A New Multi-lingual Knowledge-base Approach to Keyphrase Extraction for the Italian Language
Proceedings of the International Conference on Knowledge Discovery and Information Retrieval, 2014
Associating meaningful keyphrases to text documents and Web pages is an activity that can significantly increase the accuracy of Information Retrieval, Personalization and Recommender systems, but the growing amount of text data available is too large for an extensive manual annotation. On the other hand, automatic keyphrase generation can significantly support this activity. This task is already performed with satisfactory results by several systems proposed in the literature, however, most of them focuses solely on the English language which represents approximately more than 50% of Web contents. Only few other languages have been investigated and Italian, despite being the ninth most used language on the Web, is not among them. In order to overcome this shortage, we propose a novel multi-language, unsupervised, knowledge-based approach towards keyphrase generation. To support our claims, we developed DIKpE-G, a prototype system which integrates several kinds of knowledge for selecting and evaluating meaningful keyphrases, ranging from linguistic to statistical, meta/structural, social, and ontological knowledge. DIKpE-G performs well over English and Italian texts.

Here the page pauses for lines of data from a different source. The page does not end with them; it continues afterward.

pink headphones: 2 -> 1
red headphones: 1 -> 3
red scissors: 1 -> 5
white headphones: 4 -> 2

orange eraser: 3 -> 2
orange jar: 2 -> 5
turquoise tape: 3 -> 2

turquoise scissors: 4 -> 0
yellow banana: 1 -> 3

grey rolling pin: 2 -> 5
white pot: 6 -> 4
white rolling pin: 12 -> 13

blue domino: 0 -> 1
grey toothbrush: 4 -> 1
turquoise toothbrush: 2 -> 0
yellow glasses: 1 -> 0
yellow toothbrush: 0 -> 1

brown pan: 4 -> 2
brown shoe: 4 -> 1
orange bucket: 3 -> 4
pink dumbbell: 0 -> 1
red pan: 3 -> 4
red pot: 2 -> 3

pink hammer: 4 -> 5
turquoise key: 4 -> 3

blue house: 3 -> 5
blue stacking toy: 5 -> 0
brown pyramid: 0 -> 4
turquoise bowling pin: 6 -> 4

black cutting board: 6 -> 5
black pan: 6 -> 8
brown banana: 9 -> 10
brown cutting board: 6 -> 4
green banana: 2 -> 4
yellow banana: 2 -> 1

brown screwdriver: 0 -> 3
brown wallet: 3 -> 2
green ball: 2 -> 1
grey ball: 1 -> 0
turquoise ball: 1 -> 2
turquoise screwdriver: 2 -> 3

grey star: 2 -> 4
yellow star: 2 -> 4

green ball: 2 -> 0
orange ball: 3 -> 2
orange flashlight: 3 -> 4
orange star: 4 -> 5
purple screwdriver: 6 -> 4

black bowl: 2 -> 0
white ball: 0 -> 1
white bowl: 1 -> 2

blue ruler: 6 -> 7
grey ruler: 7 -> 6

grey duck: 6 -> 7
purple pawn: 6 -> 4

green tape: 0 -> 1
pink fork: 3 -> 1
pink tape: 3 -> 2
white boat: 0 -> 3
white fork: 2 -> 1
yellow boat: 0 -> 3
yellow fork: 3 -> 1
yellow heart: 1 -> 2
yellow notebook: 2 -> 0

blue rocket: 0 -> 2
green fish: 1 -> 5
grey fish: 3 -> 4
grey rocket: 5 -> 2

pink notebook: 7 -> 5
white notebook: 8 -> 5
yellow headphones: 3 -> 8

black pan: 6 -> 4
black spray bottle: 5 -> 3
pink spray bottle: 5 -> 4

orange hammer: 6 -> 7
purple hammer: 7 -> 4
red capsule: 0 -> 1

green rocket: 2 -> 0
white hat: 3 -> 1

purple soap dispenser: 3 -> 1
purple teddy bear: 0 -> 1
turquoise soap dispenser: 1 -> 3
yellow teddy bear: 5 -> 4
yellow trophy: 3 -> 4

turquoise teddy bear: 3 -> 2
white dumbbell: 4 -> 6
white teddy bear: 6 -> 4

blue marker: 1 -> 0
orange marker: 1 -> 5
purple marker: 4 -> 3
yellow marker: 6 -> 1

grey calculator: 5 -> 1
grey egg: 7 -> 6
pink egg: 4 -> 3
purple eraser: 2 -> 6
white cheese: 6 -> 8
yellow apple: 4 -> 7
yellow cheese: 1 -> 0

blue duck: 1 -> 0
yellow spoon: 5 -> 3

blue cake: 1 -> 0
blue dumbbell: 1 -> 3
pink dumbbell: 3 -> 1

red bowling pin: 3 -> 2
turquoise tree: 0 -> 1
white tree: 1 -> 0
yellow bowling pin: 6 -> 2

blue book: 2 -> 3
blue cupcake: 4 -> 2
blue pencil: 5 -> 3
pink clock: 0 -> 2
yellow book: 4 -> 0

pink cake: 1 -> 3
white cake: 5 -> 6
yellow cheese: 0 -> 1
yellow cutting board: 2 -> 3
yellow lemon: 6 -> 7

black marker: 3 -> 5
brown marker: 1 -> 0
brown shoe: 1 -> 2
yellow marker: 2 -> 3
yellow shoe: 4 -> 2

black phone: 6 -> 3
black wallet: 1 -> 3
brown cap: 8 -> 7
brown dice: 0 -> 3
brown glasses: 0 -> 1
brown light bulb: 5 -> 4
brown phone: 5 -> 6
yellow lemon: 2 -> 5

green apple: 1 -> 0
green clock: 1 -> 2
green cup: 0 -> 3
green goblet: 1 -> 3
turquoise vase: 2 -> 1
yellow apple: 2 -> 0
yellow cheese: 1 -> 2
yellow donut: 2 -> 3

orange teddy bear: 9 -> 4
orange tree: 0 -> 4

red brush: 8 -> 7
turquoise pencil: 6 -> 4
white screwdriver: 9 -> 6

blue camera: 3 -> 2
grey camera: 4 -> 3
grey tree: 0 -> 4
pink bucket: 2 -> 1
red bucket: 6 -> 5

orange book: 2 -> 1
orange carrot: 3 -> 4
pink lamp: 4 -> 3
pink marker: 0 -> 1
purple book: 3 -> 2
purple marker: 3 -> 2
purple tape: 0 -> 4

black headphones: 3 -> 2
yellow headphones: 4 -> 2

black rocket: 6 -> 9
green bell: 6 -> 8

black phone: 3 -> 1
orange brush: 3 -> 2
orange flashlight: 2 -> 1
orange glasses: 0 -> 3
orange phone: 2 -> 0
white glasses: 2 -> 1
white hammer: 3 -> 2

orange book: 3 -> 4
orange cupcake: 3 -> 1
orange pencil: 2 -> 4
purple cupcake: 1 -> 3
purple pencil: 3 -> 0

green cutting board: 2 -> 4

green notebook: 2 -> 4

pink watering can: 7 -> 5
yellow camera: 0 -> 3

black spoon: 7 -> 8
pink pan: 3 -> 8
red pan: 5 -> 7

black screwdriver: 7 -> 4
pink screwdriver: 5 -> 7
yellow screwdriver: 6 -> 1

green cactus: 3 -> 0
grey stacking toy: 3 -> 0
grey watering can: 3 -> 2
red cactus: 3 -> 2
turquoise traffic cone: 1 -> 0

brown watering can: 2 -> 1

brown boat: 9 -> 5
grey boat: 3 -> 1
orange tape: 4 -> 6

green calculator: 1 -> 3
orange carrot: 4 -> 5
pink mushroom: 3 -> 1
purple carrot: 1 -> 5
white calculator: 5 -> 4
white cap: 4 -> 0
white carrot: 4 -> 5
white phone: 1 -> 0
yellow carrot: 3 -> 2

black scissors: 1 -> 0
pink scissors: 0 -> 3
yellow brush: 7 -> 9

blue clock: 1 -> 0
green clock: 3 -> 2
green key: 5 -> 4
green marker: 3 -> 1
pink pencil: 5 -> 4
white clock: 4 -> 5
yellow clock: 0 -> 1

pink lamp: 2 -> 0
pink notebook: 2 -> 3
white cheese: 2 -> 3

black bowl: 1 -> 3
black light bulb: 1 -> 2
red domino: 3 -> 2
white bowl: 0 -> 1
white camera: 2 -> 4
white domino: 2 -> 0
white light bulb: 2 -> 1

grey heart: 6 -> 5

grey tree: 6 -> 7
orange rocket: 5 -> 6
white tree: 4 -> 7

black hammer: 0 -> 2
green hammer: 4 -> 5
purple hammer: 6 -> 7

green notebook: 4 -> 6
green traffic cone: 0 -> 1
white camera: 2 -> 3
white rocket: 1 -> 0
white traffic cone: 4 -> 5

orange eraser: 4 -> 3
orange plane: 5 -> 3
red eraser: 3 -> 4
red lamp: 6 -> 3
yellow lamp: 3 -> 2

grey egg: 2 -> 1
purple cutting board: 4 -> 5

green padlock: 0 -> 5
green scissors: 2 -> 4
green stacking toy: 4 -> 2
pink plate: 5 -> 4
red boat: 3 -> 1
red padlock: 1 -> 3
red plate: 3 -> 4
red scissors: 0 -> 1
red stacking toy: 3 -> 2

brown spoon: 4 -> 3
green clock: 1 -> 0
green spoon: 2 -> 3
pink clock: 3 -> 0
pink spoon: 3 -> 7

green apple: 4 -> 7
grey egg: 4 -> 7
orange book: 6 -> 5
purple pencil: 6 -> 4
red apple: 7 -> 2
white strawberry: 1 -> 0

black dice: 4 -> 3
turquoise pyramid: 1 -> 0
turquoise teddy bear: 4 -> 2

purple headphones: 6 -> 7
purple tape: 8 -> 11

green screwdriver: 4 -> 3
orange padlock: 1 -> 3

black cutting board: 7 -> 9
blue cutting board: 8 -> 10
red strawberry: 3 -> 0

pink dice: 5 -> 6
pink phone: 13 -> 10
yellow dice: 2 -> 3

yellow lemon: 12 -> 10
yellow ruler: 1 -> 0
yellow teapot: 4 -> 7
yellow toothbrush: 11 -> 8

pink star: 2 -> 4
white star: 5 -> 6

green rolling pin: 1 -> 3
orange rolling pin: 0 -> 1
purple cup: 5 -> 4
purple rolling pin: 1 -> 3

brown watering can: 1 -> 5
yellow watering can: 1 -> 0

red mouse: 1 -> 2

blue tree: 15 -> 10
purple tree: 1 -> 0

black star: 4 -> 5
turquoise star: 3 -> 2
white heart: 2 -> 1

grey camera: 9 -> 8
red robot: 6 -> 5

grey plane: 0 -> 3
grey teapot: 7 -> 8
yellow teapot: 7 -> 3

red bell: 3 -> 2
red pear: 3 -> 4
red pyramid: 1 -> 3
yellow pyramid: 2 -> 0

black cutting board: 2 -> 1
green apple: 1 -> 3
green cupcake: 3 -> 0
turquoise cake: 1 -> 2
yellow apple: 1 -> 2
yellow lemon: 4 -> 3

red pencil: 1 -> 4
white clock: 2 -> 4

Keyphrase Generation: A Text Summarization Struggle
Proceedings of 2019 Annual Conference of the North American Chapter of the Association for Computational Linguistics, Minneapolis, USA, 2019
Authors’ keyphrases assigned to scientific articles are essential for recognizing content and topic aspects. Most of the proposed supervised and unsupervised methods for keyphrase generation are unable to produce terms that are valuable but do not appear in the text. In this paper, we explore the possibility of considering the keyphrase string as an abstractive summary of the title and the abstract. First, we collect, process and release a large dataset of scientific paper metadata that contains 2.2 million records. Then we experiment with popular text summarization neural architectures. Despite using advanced deep learning models, large quantities of data and many days of computation, our systematic evaluation on four test datasets reveals that the explored text summarization methods could not produce better keyphrases than the simpler unsupervised methods, or the existing supervised ones.